• _Provided text_:
Abstract
Challenges in Creating an Infrastructure for Physics-Based Simulation of Biological Structures
Physics-based simulation provides a powerful framework for understanding biological form and function. Physical simulations
may be used by biologists to study macromolecular assemblies and by clinicians to examine disease mechanisms. Simulations
help biomedical researchers understand the physical constraints on biological systems as they engineer novel drugs, drug
delivery systems, synthetic tissues, medical devices, and surgical interventions. Although individual investigators have
made elegant contributions to physics-based modeling in biomedicine, the field is fragmented. Modeling applications are
typically limited to a single physical scale, and individual investigators frequently must create their own software. These
conditions create a major barrier to advancing simulation capabilities, and its general availability to biomedical researchers
working on problems critical to health. We have established a National Center for Physics-Based Simulation of Biological
Structures (Simbios, http://simbios.stanford.edu/) to help integrate the field and accelerate future research.
Simbios is developing, disseminating, and supporting a simulation tool kit, SimTK, (http://www.simtk.org/) that will enable
biomedical scientists to develop and share accurate models and simulations of biological structures from molecules to organisms.
The challenges to this effort include (1) the creation of an open-source, extensible, object-oriented framework for manipulating
data, models, and simulations, (2) encouraging a culture of sharing among scientists who develop innovative methods for physics-based
simulation, (3) balancing the needs of biomedical researchers who want end-to-end applications, with tool builders who want access
only to key algorithms, and (4) ensuring that our models, methods, and applications are disseminated and applied to important
problems in biomedicine, thus accelerating progress in understanding and fighting disease.

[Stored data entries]
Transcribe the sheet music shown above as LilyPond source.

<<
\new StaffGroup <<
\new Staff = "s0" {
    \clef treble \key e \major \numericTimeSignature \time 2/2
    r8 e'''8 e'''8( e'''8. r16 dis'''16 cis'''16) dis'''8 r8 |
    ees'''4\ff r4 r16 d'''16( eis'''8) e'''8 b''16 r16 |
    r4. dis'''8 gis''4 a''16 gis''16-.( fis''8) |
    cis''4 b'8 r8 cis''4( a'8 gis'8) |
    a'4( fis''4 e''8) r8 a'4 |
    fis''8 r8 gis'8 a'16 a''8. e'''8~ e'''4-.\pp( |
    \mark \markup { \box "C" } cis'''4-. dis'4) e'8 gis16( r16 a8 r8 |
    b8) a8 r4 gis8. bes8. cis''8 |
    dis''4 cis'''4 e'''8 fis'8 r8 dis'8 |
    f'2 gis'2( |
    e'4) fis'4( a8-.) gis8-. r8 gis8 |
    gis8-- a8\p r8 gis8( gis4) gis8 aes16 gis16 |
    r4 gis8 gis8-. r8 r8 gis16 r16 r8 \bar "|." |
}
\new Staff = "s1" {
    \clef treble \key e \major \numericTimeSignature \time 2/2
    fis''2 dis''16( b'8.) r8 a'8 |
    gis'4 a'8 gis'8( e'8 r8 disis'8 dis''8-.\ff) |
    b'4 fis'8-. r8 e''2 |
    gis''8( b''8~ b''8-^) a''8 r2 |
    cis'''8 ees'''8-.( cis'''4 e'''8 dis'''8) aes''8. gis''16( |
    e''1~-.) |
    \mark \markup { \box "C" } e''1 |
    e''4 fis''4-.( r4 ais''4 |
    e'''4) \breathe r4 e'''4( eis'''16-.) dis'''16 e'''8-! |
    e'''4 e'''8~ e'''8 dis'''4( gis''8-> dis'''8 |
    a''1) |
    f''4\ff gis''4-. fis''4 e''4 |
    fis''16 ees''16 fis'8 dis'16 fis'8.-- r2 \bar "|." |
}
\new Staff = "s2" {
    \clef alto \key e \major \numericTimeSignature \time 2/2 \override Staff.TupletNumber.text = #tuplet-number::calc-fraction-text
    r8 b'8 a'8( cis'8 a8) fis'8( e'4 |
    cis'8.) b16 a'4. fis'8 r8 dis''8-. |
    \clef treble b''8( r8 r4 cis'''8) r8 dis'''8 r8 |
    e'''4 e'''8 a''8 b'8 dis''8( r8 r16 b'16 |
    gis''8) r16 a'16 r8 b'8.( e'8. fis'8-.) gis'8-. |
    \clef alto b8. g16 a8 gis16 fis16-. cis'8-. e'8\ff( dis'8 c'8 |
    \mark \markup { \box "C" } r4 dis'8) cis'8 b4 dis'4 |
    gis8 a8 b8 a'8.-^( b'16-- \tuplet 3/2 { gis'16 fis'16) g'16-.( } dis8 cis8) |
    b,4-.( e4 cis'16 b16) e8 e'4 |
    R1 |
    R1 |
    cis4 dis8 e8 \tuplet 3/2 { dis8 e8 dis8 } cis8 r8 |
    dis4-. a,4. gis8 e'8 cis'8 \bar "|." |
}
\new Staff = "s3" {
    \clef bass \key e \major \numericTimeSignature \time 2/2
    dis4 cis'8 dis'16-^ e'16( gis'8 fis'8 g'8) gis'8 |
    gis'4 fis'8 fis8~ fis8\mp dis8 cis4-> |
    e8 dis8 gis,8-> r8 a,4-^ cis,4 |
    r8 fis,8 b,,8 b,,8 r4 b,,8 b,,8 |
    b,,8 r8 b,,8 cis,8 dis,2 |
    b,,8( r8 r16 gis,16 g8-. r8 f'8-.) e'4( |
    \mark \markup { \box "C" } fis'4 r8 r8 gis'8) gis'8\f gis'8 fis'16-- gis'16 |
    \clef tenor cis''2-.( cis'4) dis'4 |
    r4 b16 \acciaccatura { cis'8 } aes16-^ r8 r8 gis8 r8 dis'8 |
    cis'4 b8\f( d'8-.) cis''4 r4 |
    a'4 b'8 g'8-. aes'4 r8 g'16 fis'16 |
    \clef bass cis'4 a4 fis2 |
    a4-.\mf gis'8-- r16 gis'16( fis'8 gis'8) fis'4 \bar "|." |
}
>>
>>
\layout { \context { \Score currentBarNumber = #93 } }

• _Task details_: What is the name of the simulation tool kit that Simbios is developing, according to the abstract?

• _Response below_: SimTK